How ironic to recall that in February local papers had bragged about military success in the Southwest and the creation of the Confederate Territory of Arizona, whose boundaries not one person in a hundred thousand could define. Of what earthly use was a southwest bastion after Forts Henry and Donelson fell — and Orry's friend and superior, Benjamin, slid over to the State Department because someone had to be blamed. Benjamin had survived, but barely.
George Randolph replaced him. An earnest man, a Virginian with impeccable family background, an outstanding legal reputation, and recent military experience — he had commanded artillery under Magruder — Randolph held the War Department portfolio but could do little with it. By now everyone knew the real secretary of war lived in the President's mansion.
Island No. 10 had gone last month, a major weakening of control of the lower Mississippi. The Yankees had Norfolk, too; in desperation, the navy had sunk the already legendary Virginia to prevent her capture.
April had brought another, even more dire, indication of the Confederacy's plight. Davis approved a bill conscripting all white males from eighteen to thirty-five for three years. Orry knew it was a needed measure and grew angry when the President was cursed by street vagrants and state governors alike. Two of the latter said they would withhold as many men as they pleased for home defense, law or no law.
McClellan was close now, feinting toward the city. Though his strategic plan was not apparent, his mere presence plunged Richmond into a time of trial. Davis has already packed his family off to Raleigh. Jackson was still performing brilliantly in the valley, but that did little to mitigate Richmond's fear of the pincers that might snap shut from the peninsula and from the north at any moment.
The terror had become acute on a Thursday in mid-May. Five federal vessels, including Monitor, steamed up the James to Drewry's Bluff, within seven miles of the city. Winder's thugs dragged men off the street and out of saloons to build a temporary bridge to the fortified side of the James. The windows of Richmond rattled from cannonading that eventually drove the federal vessels away. But the city had whiffed the winds of defeat for a few hours, and no one could forget the smell.

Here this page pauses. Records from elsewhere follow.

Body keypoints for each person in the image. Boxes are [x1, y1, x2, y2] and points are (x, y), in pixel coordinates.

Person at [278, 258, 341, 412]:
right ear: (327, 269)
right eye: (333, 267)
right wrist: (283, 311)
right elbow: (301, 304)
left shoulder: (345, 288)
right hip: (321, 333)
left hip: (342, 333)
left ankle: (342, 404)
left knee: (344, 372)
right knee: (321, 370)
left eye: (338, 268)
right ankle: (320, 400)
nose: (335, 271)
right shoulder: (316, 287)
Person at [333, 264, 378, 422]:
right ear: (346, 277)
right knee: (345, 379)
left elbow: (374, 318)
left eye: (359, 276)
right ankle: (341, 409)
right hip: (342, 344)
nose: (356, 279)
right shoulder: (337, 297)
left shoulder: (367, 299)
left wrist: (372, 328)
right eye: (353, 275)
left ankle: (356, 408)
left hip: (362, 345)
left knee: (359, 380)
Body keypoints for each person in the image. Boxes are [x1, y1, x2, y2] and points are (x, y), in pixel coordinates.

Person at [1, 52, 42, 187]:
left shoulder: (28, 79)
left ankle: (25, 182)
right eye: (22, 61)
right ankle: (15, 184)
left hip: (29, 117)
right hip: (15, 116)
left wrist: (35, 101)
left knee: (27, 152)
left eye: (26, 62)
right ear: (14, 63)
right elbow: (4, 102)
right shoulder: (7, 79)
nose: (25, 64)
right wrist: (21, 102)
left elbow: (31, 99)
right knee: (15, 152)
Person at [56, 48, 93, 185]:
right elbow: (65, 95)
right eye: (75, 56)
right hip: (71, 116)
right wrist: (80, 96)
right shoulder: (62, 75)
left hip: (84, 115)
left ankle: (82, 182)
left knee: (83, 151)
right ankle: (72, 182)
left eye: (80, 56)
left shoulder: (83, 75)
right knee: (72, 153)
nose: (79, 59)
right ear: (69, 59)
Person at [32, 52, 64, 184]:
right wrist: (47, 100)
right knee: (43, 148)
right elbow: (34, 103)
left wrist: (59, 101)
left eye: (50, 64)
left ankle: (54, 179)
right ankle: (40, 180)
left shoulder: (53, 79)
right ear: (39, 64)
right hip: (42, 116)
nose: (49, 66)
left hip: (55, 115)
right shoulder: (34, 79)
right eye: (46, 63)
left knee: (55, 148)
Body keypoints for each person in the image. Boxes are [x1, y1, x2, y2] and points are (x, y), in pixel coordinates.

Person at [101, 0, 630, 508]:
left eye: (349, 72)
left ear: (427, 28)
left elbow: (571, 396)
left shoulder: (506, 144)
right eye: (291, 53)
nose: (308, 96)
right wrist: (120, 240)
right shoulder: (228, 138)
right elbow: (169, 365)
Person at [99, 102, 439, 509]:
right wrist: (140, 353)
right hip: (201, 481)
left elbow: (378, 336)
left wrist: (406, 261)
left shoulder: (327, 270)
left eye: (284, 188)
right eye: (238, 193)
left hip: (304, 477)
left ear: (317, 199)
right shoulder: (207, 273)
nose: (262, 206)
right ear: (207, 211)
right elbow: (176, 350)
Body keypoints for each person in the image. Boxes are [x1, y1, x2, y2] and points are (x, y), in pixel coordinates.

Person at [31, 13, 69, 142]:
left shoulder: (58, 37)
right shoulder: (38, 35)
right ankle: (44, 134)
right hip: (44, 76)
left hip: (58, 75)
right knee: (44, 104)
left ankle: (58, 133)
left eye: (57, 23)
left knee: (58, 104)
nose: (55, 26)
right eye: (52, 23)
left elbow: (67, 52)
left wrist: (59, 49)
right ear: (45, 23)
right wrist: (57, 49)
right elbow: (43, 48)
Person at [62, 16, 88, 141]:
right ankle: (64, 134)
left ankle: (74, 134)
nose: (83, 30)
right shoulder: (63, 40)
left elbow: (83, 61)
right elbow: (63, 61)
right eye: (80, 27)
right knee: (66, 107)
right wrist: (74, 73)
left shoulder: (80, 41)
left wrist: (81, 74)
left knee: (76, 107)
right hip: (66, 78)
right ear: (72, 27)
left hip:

After Drewry's Bluff, Orry had trouble sleeping more than an hour or two each night. With the crisis building, he questioned whether his duties were appropriate to a supposedly sane man. As a favor to Benjamin, he went to General Winder in search of a house servant who had disappeared while Winder's bullies were recruiting bridge builders at gunpoint. The provost marshal denied such tactics and shelved Orry's inquiry without answering it or bothering to hide his animosity, which was now deep and vicious. The two had quarreled at least once a month ever since Orry's arrival.